Uma análise aos preços pagos à produção e os pagos pelos consumidores permite-nos constatar essa enorme disparidade. A título de exemplo, vemos no Observatório de Preços Agro-alimentar, que uma alface paga ao produtor a 0,91€/kg2 é vendida aos consumidores a 2,59€/kg, com uma diferença de 185%.
Os lucros astronómicos, e escandalosos, gerados no meio da cadeia são contabilizados perante a passividade do Governo que se recusa a adoptar políticas de regulação do mercado, que travem a “ditadura” da grande distribuição ou a inundação do mercado por produtos importados.
O grande agro-negócio internacional e o apetite predador dos fundos de investimento, que olham para a terra como um activo para garantir lucros, criam uma forte pressão sobre a disponibilidade e o preço da terra, contrariando a sua função social de alimentar a população.
E se falar de alimentação é indissociável de falar de pão, temos nos cereais o caso mais paradigmático da deriva e mau caminho das políticas de sucessivos Governos. Um grau de auto-aprovisionamento baixíssimo (cerca de 20%), custos de produção em alta e importações que pressionam ainda mais em baixa os preços pagos aos produtores colocam muitos produtores em risco de abandono forçado da actividade. Risco que se estende a produtos como a batata ou a carne e as produções policulturais da Agricultura Familiar.

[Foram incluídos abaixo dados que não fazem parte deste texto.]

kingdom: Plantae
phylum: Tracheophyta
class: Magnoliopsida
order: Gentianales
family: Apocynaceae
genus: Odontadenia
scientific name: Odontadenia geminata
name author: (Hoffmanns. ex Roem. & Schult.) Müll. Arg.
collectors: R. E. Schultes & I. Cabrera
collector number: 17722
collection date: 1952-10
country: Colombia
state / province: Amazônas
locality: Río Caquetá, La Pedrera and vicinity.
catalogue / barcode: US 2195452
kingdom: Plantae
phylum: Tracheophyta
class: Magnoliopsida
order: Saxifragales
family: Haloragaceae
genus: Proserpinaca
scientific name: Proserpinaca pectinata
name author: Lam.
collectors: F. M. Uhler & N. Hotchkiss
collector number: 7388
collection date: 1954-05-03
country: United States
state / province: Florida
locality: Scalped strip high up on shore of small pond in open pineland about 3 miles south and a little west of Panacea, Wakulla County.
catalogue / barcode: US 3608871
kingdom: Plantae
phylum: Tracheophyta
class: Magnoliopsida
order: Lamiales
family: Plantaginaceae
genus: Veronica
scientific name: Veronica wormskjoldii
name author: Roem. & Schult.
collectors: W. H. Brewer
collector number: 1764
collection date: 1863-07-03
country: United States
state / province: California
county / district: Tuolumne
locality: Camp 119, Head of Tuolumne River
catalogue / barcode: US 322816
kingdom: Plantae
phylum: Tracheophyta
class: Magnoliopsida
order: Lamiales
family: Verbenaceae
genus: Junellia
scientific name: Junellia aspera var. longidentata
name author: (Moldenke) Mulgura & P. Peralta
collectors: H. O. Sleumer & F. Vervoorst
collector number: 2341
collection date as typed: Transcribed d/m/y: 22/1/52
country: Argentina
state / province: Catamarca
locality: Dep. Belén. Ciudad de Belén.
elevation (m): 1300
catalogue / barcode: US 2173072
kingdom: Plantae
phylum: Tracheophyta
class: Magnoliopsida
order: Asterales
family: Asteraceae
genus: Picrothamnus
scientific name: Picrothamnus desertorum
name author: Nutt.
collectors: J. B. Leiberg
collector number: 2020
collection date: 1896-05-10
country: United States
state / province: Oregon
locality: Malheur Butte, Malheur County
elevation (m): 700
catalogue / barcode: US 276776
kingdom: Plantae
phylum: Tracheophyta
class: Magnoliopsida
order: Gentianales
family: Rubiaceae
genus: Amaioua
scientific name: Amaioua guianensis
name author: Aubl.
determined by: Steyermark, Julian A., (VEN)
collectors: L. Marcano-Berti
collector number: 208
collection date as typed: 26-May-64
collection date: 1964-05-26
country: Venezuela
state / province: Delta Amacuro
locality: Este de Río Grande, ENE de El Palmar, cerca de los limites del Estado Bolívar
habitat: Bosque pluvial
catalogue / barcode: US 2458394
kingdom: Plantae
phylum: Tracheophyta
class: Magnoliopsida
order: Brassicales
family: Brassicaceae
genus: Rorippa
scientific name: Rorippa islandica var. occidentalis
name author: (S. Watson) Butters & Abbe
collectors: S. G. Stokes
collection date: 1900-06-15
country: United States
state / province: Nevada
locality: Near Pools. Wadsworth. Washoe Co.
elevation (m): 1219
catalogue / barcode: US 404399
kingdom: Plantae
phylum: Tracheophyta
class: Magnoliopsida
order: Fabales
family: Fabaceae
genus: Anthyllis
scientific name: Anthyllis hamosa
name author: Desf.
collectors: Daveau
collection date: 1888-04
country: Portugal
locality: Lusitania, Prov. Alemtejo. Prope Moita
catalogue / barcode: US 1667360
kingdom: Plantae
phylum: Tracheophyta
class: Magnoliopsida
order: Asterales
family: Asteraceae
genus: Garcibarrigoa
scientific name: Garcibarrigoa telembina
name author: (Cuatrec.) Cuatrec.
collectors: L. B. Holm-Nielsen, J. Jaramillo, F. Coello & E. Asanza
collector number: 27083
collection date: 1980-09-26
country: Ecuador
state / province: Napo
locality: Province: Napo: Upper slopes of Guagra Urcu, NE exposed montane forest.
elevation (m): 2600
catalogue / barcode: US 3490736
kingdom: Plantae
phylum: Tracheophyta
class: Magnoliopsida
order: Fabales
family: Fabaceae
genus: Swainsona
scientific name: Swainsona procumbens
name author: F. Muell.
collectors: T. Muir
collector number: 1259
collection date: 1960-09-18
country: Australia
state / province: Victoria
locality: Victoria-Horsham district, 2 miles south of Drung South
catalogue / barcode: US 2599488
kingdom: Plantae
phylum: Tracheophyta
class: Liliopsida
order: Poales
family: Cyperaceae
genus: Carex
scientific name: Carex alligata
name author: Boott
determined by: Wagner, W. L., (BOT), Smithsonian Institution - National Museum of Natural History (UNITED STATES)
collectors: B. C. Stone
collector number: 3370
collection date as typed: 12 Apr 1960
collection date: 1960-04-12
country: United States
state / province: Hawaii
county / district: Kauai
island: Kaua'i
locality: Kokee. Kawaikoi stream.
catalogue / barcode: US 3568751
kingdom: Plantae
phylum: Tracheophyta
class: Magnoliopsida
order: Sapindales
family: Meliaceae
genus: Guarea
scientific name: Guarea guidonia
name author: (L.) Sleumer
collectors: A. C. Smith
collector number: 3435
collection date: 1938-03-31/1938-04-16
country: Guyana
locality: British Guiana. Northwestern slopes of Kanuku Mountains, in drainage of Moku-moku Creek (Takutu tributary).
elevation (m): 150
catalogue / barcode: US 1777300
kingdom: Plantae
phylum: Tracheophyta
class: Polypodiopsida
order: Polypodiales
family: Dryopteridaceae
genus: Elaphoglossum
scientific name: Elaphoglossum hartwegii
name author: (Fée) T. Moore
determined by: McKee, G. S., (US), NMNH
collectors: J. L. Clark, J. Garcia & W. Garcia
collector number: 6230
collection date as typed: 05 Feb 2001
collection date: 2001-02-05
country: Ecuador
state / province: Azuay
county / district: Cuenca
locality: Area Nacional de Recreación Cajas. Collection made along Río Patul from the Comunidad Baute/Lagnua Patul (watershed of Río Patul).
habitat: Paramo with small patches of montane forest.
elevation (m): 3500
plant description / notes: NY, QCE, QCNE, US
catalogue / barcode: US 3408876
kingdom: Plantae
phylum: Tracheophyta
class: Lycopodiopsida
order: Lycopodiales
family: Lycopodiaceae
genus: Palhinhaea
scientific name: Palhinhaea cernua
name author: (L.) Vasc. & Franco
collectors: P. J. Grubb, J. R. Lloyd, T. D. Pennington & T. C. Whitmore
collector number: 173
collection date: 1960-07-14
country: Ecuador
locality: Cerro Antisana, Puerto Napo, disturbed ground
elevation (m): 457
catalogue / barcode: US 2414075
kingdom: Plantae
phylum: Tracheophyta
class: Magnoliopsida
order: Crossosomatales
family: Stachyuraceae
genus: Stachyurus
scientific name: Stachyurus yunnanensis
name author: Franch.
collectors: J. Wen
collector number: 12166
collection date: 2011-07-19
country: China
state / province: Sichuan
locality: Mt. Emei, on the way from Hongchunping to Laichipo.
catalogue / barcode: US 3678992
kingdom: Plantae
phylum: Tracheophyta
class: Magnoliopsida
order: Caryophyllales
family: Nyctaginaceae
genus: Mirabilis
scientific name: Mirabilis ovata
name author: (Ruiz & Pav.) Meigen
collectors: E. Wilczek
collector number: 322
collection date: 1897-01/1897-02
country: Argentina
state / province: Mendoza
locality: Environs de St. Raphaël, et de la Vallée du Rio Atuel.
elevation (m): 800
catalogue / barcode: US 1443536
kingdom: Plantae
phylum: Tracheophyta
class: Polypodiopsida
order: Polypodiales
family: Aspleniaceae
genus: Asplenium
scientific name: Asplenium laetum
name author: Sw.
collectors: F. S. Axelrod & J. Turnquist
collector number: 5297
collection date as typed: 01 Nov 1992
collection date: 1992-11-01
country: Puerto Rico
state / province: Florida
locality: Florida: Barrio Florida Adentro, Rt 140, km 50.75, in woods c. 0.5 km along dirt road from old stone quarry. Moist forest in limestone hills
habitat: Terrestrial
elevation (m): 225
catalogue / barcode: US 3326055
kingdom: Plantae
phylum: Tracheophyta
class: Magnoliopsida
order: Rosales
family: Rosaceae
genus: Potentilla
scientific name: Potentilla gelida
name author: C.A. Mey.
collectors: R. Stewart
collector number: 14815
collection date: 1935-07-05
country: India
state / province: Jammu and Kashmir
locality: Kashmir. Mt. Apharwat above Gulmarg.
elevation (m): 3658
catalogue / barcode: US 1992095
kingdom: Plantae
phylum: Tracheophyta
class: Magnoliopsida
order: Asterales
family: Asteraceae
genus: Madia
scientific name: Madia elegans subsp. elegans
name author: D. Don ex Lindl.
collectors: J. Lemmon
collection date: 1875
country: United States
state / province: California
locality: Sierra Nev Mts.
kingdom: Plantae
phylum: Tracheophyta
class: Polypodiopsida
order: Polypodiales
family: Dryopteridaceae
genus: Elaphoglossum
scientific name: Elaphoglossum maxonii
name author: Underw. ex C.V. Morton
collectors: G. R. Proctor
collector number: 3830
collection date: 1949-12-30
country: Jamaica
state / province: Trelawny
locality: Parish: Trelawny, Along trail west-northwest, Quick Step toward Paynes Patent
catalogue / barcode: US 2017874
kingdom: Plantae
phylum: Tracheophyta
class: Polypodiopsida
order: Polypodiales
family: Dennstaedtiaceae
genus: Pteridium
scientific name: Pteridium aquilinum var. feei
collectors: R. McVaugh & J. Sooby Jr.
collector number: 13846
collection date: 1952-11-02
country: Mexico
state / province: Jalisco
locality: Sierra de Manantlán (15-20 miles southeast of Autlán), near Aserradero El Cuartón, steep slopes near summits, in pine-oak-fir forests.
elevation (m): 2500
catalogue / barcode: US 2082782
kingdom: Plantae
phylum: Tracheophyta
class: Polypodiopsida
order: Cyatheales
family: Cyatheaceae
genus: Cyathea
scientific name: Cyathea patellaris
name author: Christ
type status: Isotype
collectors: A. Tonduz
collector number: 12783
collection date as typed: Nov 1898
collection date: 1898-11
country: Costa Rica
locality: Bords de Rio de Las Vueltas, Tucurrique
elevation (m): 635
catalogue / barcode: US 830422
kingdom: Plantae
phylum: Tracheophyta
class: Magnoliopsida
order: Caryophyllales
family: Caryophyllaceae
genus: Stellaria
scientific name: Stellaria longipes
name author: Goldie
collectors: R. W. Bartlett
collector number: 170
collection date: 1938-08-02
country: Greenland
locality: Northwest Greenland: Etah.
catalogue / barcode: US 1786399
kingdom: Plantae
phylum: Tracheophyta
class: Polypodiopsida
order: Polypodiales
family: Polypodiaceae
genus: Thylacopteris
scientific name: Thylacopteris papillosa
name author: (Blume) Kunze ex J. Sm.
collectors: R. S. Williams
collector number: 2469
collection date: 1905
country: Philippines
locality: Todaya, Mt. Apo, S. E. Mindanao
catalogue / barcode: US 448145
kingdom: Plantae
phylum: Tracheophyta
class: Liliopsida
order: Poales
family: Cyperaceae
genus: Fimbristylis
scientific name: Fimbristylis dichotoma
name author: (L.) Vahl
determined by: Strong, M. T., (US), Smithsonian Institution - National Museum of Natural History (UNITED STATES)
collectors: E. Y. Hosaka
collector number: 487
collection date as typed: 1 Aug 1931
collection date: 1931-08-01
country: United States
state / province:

O cumprimento do Direito Humano à Alimentação e Nutrição Adequadas (DHANA) e dos Direitos dos Camponeses e Outras Pessoas que Trabalham em Zonas Rurais (UNDROP), previstos em acordos internacionais dos quais Portugal é signatário, só pode ser cumprido com uma alteração profunda de políticas públicas para a Agricultura e a Alimentação.
A CNA rejeita a normalização e a teoria da inevitabilidade da degradação das condições de vida da população e da fome, incluindo dos agricultores, e reclama ao Governo outras políticas agro-rurais, desenhadas num quadro de Soberania Alimentar.
É possível melhorar as condições de acesso da população a alimentos saudáveis, nutritivos e culturalmente adequados e, ao mesmo tempo, dignificar a vida dos agricultores com melhores preços à produção, assim haja vontade política.
O país precisa de um Orçamento do Estado (OE) para 2026 que apoie a Agricultura Familiar e a Agroecologia, enquanto modelos orientados para a produção e consumo locais e para a promoção da sustentabilidade ambiental e social. A ausência, na proposta de OE de medidas e dotação específica para a concretização do Estatuto da Agricultura Familiar é uma situação preocupante e que a CNA reclama ser corrigida.
Da mesma forma, o corte de 38% previsto na proposta da Comissão Europeia para o Quadro Financeiro Plurianual, o orçamento da União Europeia (UE) para 2028-2034, enquanto se prevê multiplicar por cinco as verbas destinadas à indústria do armamento, é uma clara e inaceitável inversão de prioridades, em que se privilegia a indústria da guerra à custa da alimentação da população.
Os agricultores, responsáveis pela alimentação das populações, precisam que os sistemas alimentares locais de produção alimentar tenham políticas e orçamentos que garantam o acesso aos meios de produção, preços justos e escoamento da produção. Pela dignidade de quem produz e pelo direito dos consumidores à alimentação.
1 O Dia Mundial da Alimentação, comemorado a 16 de Outubro, foi criado pela Organização das Nações Unidas (ONU) para a Alimentação e a Agricultura (FAO) em 1979 com o objectivo de consciencializar para a fome no mundo, promover a segurança alimentar e a nutrição adequadas para todos.